Review

“Next to Normal” at Wyndham’s Theatre

Jeremy Malies in the West End
1 July 2024

Give this your best attention if you want to see a musical investigate mental breakdown and (without any conspiracy-theory posturing) make accusations about “Big Pharma” prescription drug misuse by patients and consulting physicians in the US. Dodge it if you want a feel-good evening at the theatre, though the interchanges can be creasingly funny with cast members landing the many good gags satirizing middle-class entitlement across everybody from high-school pupils to celebrity psychiatrists. 

 

Jamie Parker and Jack Wolfe.
Photo credit: Marc Brenner.

After a run at the Donmar Warehouse last autumn Michael Longhurst’s production of this 2008 Tony Award-winning rock musical (music Tom Kitt, lyrics and book Brian Yorkey) consciously tests an audience’s ability to empathize for the 145-minute (including interval) running time. I found it gruelling and could have done with some sugar to help the Pfizer (an occasional corporate target) pills go down.  

Affluent suburban mother Diana played by Caissie Levy resorts to or is fobbed off with (the book leaves matters balanced) a cocktail of anti-depressants after a bereavement. Playing her son, Jack Wolfe has to project an ethereal quality at which he excels. His version of (perhaps the signature number) “I Am the One” with some part-singing with Levy sees him explore the darkness of his character forensically.
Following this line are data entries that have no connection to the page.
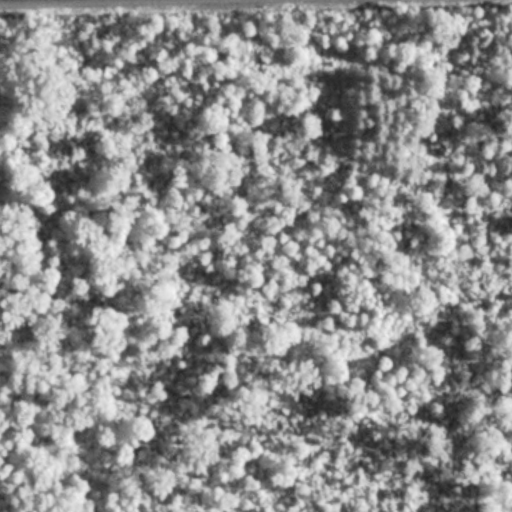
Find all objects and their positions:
road: (1, 0)
park: (256, 256)
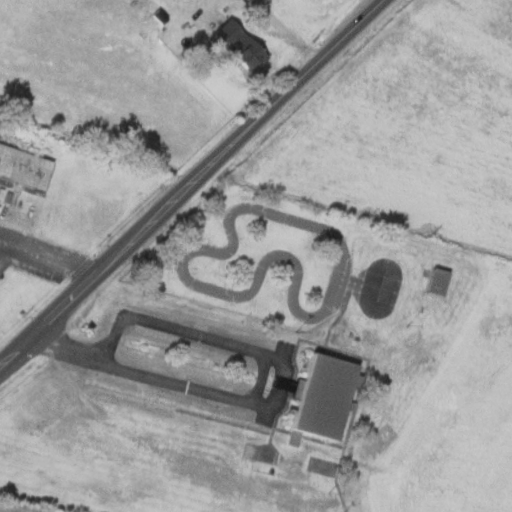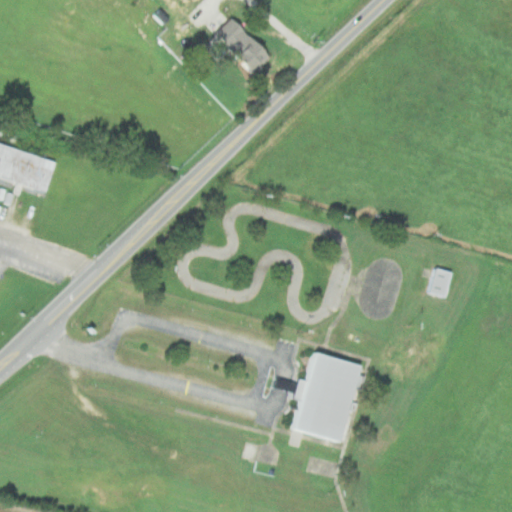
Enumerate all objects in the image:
building: (235, 44)
building: (23, 167)
road: (194, 185)
road: (52, 251)
building: (435, 281)
road: (139, 316)
road: (113, 365)
road: (262, 376)
building: (319, 395)
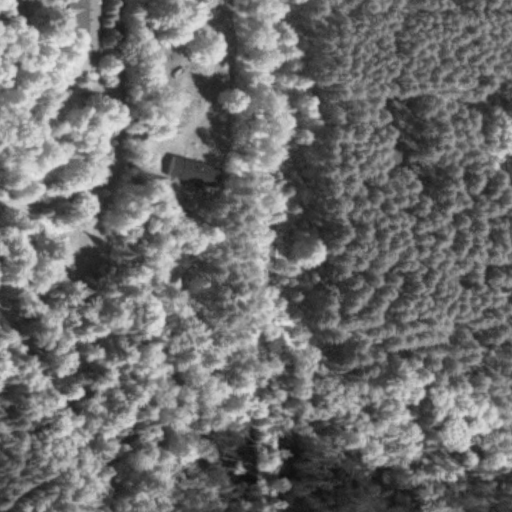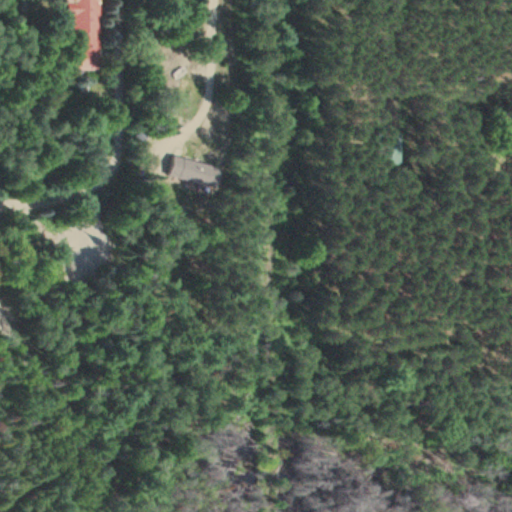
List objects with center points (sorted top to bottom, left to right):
building: (75, 35)
building: (186, 88)
road: (114, 144)
building: (390, 145)
building: (189, 172)
road: (269, 256)
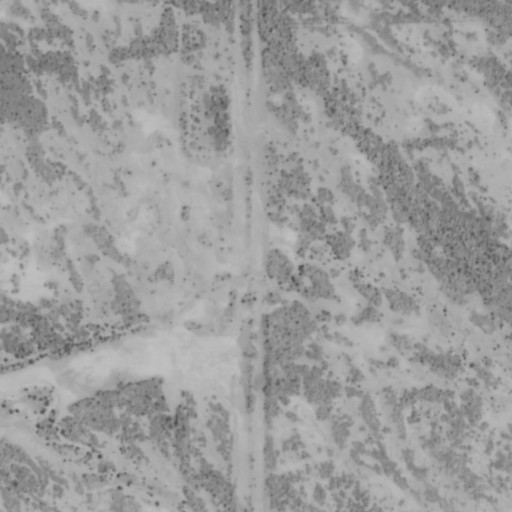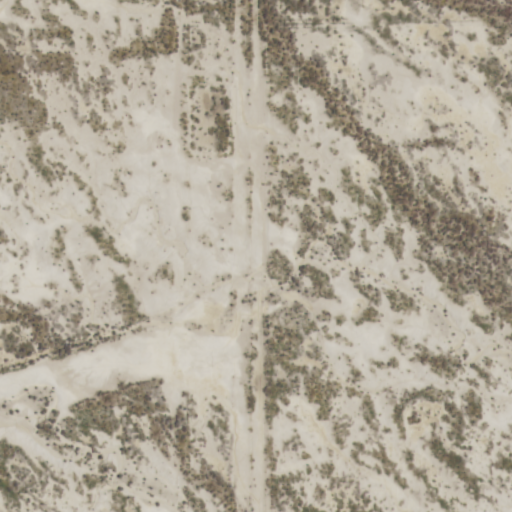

Wolfe has to negotiate philosophical couplets in his lyrics such as “I am more than memory / I am what might be”. You leave the theatre understanding why the family will remain in unalloyed pain. 

Levy’s depiction of the frenzied activity that can accompany a bipolar disorder is scary and never more so than when she decides to make the children’s school sandwiches on the floor. Bread flies across a minimalist set (comment on the family’s chic Bauhaus aesthetics not a conscious decision by designer Chloe Lamford) that includes the seemingly obligatory island kitchen. Lamford’s design uses a revolve which is sometimes a whirligig of time spinning characters back to their own childhood or that of a loved one.  

Not a lot happens physically; director Longhurst understands that the key action is exploration of Diana’s psyche, and like a heroine from ancient Greece, she passes through an underworld that is mental illness. Levy establishes this within seconds when she tells the family that she feels she is only looking in on her life. Depiction of the collateral damage for husband Dan (Jamie Parker) and daughter Natalie (Eleanor Worthington-Cox) constitutes some of the finest acting of the night. But damaged or not, Worthington-Cox has great touch with her character’s put-downs of her relatives and boyfriend. 

Lighting by Lee Curran often places rectangles of strip lights around the characters which I took as indicating how hard it is for them to truly communicate. Barriers are everywhere. Tal Rosner’s video projects whirling ellipses on the rear walls which I interpreted as Diana’s brain fog.  

And the title Next to Normal? I take it that Diana’s course of electroconvulsive therapy (the set changes between the acts to include a clinic) and bulging medicine cabinet come achingly close to curing her. Psychotherapy, just like sport, is all about fine margins. As Levy plays with her child’s toy car on the apron of the stage, she is teetering (I believe) on full recovery. 

And the decent gags? I loved Natalie’s question (she is a Mozart buff) to jazz-playing stoner boyfriend Jack Ofrecio: “How do you know when you’ve got it right?” The darker (almost gallows) humour has characters agreeing that people who believe they are happy just haven’t thought it through sufficiently! Could there be a few tweaks to the book for British audiences? When Natalie belittles her parents for choosing Portland as their elopement destination, I don’t get the joke. 

All the cast are world-class vocalists and even when asked to sing numbers that span rock, country, and pop, they are equally at home in each genre.  

You don’t win a Pulitzer Prize (2010 after a run at the Booth Theatre, New York) with crude diatribe. There is no tying-up of loose ends here and no prediction as to how any of the characters will fare though Diana seems confident that she will not degenerate into a soccer mom. When Natalie begins swallowing handfuls of uppers herself, a poignant moment has Ofrecio, who is watching this, sing: “No, I want who I knew. / She’s somewhere in you.” But Yorkey is far too subtle and thoughtful to simply dismiss conventional medicine as a solution for those who are depressed and grieving.  

And yet, after this critique of medics who reach too readily for the prescription pad, I might just listen to the next influencer on social media who tells me to embrace the natural. Like Rent (also a Pulitzer winner) this is a musical that expands both the framework and vocabulary of its genre. Raw, uncompromising, and full of tough love. Wonderful.